Siempre tenemos presente, al menos en la teoría, que la disciplina es un aspecto fundamental desde el nacimiento pero cuando intentamos llevarlo a la práctica se convierte muchas veces en una “misión imposible”. La disciplina de antaño o punitiva, no es la solución, es decir, dando un azote o castigando, por ello, hoy os traemos la disciplina positiva, es decir, una disciplina basada en el respeto donde se fomenta el autocontrol y la autoestima del niño/niña.

Es imprescindible que el ámbito familiar sea tranquilo, que se procure no discutir frente a ellos y que todos los temas se traten con naturalidad, aportando así un aspecto clave para su desarrollo, la estabilidad emocional. Al contrario de lo que siempre se ha pensado, el castigo no es la solución cuando hacen algo mal, lógicamente entenderán que algo han hecho mal pero probablemente no sepan el qué. Tienen que entender que son responsables de sus actos y que se deben comportar de una manera correcta siempre sin tener miedo al “castigo”.

A continuación os dejamos una técnicas para aplicar la disciplina positiva publicadas en www.eresmama.com y que nos han parecido muy interesantes en referencia a este tema:

Elogia lo que te gusta

Cuando tu niño se comporte bien y actúe de la manera correcta, elógialo, reconoce su logro y felicítalo. Con esto reforzaremos las conductas que queremos que se repitan.

Entiende al niño

Es importante que nos pongamos en su lugar, entender cómo se siente, cuáles son sus sentimientos y las razones que lo llevan a hacer lo que hace. Si identificamos las creencias que lo llevan a comportarse de esa manera podremos trabajar para cambiarlas, en vez de cambiar el comportamiento.

Sé un ejemplo para tu hijo

Los pequeños suelen aprender mucho más de lo que observan que de lo que escuchan. Por esta razón hay que actuar con coherencia para servir de modelo a los niños.

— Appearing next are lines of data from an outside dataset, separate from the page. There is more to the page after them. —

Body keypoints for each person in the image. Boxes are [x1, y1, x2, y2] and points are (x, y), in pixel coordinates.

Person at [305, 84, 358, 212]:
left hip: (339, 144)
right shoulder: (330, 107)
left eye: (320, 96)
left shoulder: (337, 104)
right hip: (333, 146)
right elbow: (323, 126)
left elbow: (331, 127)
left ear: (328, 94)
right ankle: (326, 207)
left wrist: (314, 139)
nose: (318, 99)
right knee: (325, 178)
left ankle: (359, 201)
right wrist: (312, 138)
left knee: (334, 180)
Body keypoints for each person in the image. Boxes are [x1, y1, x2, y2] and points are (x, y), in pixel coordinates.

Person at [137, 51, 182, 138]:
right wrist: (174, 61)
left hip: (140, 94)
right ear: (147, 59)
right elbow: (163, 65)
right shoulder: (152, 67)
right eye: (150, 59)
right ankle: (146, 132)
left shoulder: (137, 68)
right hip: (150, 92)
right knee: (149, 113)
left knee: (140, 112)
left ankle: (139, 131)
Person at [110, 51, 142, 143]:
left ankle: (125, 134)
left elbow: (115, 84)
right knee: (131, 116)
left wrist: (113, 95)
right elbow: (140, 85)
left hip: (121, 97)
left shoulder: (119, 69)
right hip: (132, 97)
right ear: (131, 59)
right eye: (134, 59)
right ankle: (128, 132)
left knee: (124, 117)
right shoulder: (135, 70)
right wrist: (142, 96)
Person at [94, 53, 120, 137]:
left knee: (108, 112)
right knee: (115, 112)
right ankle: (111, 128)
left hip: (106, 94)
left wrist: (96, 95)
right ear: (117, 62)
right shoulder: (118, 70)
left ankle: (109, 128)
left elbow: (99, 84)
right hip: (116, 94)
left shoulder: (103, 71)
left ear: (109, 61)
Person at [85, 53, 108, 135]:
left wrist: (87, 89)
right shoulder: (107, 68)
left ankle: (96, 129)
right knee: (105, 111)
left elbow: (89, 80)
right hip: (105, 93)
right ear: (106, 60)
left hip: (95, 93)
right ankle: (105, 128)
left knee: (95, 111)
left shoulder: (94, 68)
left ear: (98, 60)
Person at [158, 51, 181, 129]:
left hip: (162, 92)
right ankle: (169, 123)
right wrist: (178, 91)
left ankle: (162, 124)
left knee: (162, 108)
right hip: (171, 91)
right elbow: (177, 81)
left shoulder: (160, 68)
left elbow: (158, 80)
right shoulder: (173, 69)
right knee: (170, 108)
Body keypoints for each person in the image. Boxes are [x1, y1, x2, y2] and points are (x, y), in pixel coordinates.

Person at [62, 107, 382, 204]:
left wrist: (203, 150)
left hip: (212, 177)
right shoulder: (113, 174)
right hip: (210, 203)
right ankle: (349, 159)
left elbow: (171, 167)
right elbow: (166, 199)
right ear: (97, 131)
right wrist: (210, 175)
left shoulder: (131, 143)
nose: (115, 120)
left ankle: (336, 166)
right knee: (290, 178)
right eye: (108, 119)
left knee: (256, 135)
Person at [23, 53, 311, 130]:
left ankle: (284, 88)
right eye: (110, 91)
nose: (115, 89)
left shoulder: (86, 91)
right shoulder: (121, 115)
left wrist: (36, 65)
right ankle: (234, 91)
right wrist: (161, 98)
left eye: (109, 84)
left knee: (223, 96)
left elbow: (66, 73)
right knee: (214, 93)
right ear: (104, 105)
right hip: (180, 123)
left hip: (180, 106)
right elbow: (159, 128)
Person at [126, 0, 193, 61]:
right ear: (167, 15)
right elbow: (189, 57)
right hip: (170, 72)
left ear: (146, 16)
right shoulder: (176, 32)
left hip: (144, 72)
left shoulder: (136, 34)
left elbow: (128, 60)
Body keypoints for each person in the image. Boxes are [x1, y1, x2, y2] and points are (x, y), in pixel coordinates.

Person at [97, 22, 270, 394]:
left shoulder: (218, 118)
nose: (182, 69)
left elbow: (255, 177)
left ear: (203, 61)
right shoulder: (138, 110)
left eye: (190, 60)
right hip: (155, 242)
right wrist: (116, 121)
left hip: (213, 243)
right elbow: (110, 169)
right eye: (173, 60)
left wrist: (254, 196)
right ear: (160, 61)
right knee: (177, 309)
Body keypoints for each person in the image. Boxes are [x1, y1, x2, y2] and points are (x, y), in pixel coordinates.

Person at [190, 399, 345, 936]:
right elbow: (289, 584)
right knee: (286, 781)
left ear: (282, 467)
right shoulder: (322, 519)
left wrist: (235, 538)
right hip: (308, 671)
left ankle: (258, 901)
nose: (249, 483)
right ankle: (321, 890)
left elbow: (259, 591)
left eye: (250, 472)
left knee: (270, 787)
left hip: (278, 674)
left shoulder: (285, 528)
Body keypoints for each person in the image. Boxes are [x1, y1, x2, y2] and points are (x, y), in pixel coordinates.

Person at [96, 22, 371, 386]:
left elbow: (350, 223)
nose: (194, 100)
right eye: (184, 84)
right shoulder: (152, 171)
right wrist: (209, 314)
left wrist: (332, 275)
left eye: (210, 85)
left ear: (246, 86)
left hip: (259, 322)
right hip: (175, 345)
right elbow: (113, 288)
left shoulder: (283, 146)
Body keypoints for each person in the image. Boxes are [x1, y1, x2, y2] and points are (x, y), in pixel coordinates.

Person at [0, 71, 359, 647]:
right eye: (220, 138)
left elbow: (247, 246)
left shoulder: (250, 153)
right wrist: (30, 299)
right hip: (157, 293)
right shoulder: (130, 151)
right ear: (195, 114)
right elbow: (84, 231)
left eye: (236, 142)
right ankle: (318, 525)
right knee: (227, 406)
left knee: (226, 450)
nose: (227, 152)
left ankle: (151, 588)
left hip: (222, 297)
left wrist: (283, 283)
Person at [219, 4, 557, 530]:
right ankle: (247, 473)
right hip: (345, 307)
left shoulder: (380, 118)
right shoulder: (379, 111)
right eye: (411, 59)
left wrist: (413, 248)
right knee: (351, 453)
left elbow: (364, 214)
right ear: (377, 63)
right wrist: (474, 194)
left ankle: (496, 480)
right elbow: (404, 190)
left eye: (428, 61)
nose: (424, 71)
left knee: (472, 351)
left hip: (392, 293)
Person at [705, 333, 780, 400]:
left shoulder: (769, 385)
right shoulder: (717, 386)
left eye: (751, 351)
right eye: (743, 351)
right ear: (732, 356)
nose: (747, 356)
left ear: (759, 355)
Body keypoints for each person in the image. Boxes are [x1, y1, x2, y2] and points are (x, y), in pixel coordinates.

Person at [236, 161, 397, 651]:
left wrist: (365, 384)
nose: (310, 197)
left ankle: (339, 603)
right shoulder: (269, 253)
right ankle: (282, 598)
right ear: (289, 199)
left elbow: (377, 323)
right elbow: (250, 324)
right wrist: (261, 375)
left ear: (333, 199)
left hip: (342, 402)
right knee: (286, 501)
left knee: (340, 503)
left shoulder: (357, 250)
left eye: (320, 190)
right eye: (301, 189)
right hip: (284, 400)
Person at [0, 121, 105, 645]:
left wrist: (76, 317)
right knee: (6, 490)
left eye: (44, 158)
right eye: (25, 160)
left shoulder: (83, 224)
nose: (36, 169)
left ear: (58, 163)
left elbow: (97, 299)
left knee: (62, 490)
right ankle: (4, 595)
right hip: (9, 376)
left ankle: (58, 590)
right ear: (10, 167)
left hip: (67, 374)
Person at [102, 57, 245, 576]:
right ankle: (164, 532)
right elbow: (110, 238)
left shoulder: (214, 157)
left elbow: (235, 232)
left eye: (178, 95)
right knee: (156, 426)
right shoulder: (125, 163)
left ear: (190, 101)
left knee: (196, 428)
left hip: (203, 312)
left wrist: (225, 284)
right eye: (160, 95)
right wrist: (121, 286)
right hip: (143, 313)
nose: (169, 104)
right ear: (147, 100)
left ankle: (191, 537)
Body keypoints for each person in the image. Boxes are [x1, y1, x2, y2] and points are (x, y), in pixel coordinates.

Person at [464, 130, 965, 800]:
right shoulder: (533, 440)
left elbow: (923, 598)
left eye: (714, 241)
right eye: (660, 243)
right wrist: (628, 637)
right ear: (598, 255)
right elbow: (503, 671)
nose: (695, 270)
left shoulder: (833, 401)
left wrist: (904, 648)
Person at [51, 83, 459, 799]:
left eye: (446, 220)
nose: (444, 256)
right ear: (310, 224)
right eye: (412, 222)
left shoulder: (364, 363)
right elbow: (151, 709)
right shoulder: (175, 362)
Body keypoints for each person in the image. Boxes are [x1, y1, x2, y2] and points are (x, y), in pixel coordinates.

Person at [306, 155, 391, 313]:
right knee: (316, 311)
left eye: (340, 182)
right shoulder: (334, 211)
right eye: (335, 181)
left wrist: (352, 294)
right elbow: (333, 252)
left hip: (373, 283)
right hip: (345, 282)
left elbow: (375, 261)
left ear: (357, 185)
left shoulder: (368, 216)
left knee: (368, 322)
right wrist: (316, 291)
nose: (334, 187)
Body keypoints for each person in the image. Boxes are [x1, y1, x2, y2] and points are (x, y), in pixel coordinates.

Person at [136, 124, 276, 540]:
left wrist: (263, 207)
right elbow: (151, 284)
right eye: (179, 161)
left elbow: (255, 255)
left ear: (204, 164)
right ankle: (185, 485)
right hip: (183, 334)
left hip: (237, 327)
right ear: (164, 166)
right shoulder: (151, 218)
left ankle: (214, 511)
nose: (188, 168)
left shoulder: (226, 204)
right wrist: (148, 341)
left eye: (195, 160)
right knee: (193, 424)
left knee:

Critica la acción, no a la persona

Cuando haga algo malo, hay que criticarle la acción en sí, explicarle por qué no debe hacer eso. Nunca lo insultes o ridiculices por eso.

Establece unas rutinas y normas

Con esto conseguiremos que los pequeños no realicen las conductas no deseadas. Por ejemplo, si un niño sabe que hay que recoger después de jugar, lo hará porque es una norma y sabe que si no lo hace así tendrá consecuencias que no le agradan. Por ello, tratará de hacerlo bien.